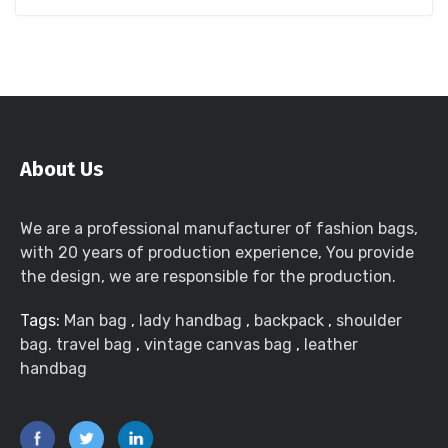
About Us
We are a professional manufacturer of fashion bags,
with 20 years of production experience, You provide
the design, we are responsible for the production.
Tags:
Man bag
,
lady handbag
,
backpack
,
shoulder
bag. travel bag
,
vintage canvas bag
,
leather
handbag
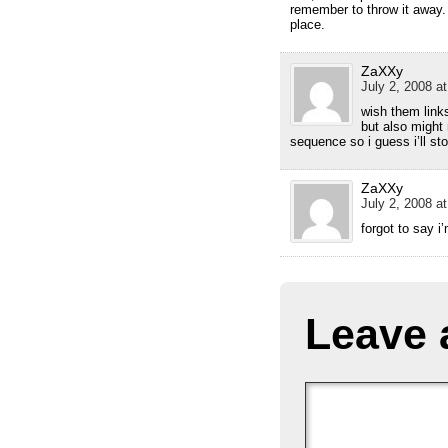
remember to throw it away. 
place.
ZaXXy
July 2, 2008 a
wish them link
but also might 
sequence so i guess i’ll st
ZaXXy
July 2, 2008 a
forgot to say i
Leave 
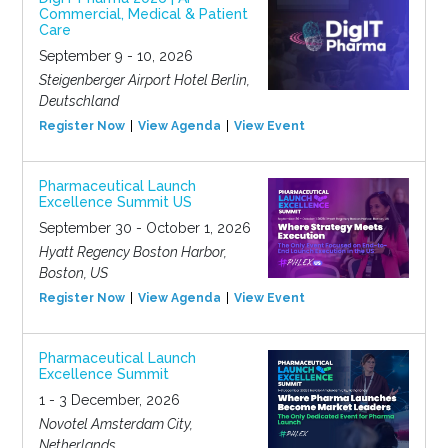
Commercial, Medical & Patient
Care
September 9 - 10, 2026
Steigenberger Airport Hotel Berlin,
Deutschland
Register Now
View Agenda
View Event
Pharmaceutical Launch
Excellence Summit US
September 30 - October 1, 2026
Hyatt Regency Boston Harbor,
Boston, US
Register Now
View Agenda
View Event
Pharmaceutical Launch
Excellence Summit
1 - 3 December, 2026
Novotel Amsterdam City,
Netherlands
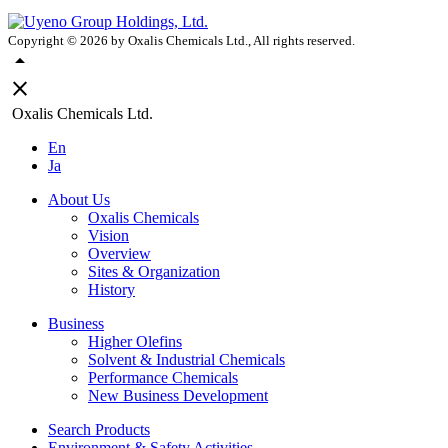
Copyright ©
2026
by Oxalis Chemicals Ltd., All rights reserved.
arrow_drop_up
close
Oxalis Chemicals Ltd.
En
Ja
About Us
Oxalis Chemicals
Vision
Overview
Sites & Organization
History
Business
Higher Olefins
Solvent & Industrial Chemicals
Performance Chemicals
New Business Development
Search Products
Environment & Safety Activities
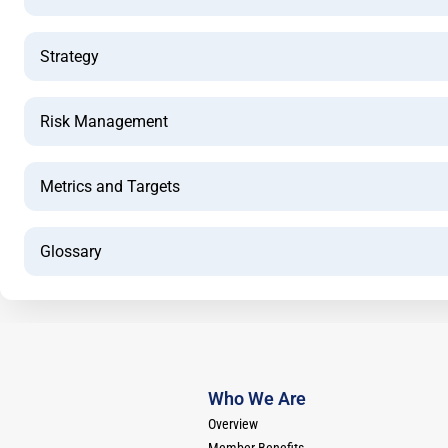
Strategy
Risk Management
Metrics and Targets
Glossary
Who We Are
Overview
Member Benefits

■ ■ ■ ■

→ **Problem to solve**
Write out the text of all the material above word for word, line by line, and leave the pictures out of your answer.

→ **Written response**
About Us
We are a professional manufacturer of fashion bags,
with 20 years of production experience, You provide
the design, we are responsible for the production.
Tags:
Man bag
,
lady handbag
,
backpack
,
shoulder
bag. travel bag
,
vintage canvas bag
,
leather
handbag
remember to throw it away. 
place.
ZaXXy
July 2, 2008 a
wish them link
but also might 
sequence so i guess i’ll st
ZaXXy
July 2, 2008 a
forgot to say i
Leave 
Commercial, Medical & Patient
Care
September 9 - 10, 2026
Steigenberger Airport Hotel Berlin,
Deutschland
Register Now
View Agenda
View Event
Pharmaceutical Launch
Excellence Summit US
September 30 - October 1, 2026
Hyatt Regency Boston Harbor,
Boston, US
Register Now
View Agenda
View Event
Pharmaceutical Launch
Excellence Summit
1 - 3 December, 2026
Novotel Amsterdam City,
Netherlands
Copyright ©
2026
by Oxalis Chemicals Ltd., All rights reserved.
arrow_drop_up
close
Oxalis Chemicals Ltd.
En
Ja
About Us
Oxalis Chemicals
Vision
Overview
Sites & Organization
History
Business
Higher Olefins
Solvent & Industrial Chemicals
Performance Chemicals
New Business Development
Search Products
Environment & Safety Activities
Strategy
Risk Management
Metrics and Targets
Glossary
Who We Are
Overview
Member Benefits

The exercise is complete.